PROVIDED INFORMATION:

· · · · · · ·

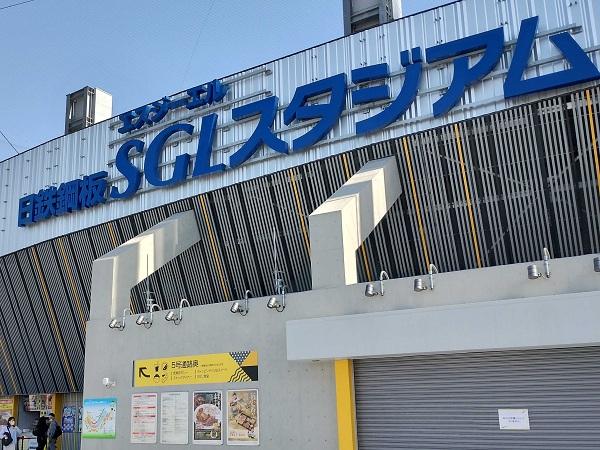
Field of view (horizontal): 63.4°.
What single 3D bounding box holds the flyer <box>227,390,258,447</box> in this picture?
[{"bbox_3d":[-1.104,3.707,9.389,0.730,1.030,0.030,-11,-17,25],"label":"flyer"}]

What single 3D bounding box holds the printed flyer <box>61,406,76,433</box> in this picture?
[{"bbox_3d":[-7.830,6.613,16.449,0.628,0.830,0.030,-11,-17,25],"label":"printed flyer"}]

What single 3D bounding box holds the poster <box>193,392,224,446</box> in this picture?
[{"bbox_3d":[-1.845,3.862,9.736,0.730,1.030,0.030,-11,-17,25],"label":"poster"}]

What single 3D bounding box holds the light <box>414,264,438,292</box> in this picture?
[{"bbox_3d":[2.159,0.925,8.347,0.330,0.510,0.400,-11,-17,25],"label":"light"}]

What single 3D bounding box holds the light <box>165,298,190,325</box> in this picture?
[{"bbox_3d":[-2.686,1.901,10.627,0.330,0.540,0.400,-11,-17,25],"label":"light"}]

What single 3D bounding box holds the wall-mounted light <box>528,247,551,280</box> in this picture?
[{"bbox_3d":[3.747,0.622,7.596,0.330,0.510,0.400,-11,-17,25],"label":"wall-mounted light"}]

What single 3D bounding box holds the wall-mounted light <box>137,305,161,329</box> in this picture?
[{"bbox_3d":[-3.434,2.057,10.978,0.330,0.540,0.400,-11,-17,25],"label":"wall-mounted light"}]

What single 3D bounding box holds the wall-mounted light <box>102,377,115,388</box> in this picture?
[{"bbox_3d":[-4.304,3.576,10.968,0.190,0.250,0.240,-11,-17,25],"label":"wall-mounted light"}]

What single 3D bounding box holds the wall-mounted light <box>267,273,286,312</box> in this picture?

· · · · · · ·

INSTRUCTIONS FOR THE TASK: Everything in the listing should be copied exactly, apart from the images it holds.

THE ANSWER:
Field of view (horizontal): 63.4°.
What single 3D bounding box holds the flyer <box>227,390,258,447</box> in this picture?
[{"bbox_3d":[-1.104,3.707,9.389,0.730,1.030,0.030,-11,-17,25],"label":"flyer"}]

What single 3D bounding box holds the printed flyer <box>61,406,76,433</box> in this picture?
[{"bbox_3d":[-7.830,6.613,16.449,0.628,0.830,0.030,-11,-17,25],"label":"printed flyer"}]

What single 3D bounding box holds the poster <box>193,392,224,446</box> in this picture?
[{"bbox_3d":[-1.845,3.862,9.736,0.730,1.030,0.030,-11,-17,25],"label":"poster"}]

What single 3D bounding box holds the light <box>414,264,438,292</box> in this picture?
[{"bbox_3d":[2.159,0.925,8.347,0.330,0.510,0.400,-11,-17,25],"label":"light"}]

What single 3D bounding box holds the light <box>165,298,190,325</box> in this picture?
[{"bbox_3d":[-2.686,1.901,10.627,0.330,0.540,0.400,-11,-17,25],"label":"light"}]

What single 3D bounding box holds the wall-mounted light <box>528,247,551,280</box> in this picture?
[{"bbox_3d":[3.747,0.622,7.596,0.330,0.510,0.400,-11,-17,25],"label":"wall-mounted light"}]

What single 3D bounding box holds the wall-mounted light <box>137,305,161,329</box> in this picture?
[{"bbox_3d":[-3.434,2.057,10.978,0.330,0.540,0.400,-11,-17,25],"label":"wall-mounted light"}]

What single 3D bounding box holds the wall-mounted light <box>102,377,115,388</box> in this picture?
[{"bbox_3d":[-4.304,3.576,10.968,0.190,0.250,0.240,-11,-17,25],"label":"wall-mounted light"}]

What single 3D bounding box holds the wall-mounted light <box>267,273,286,312</box> in this picture?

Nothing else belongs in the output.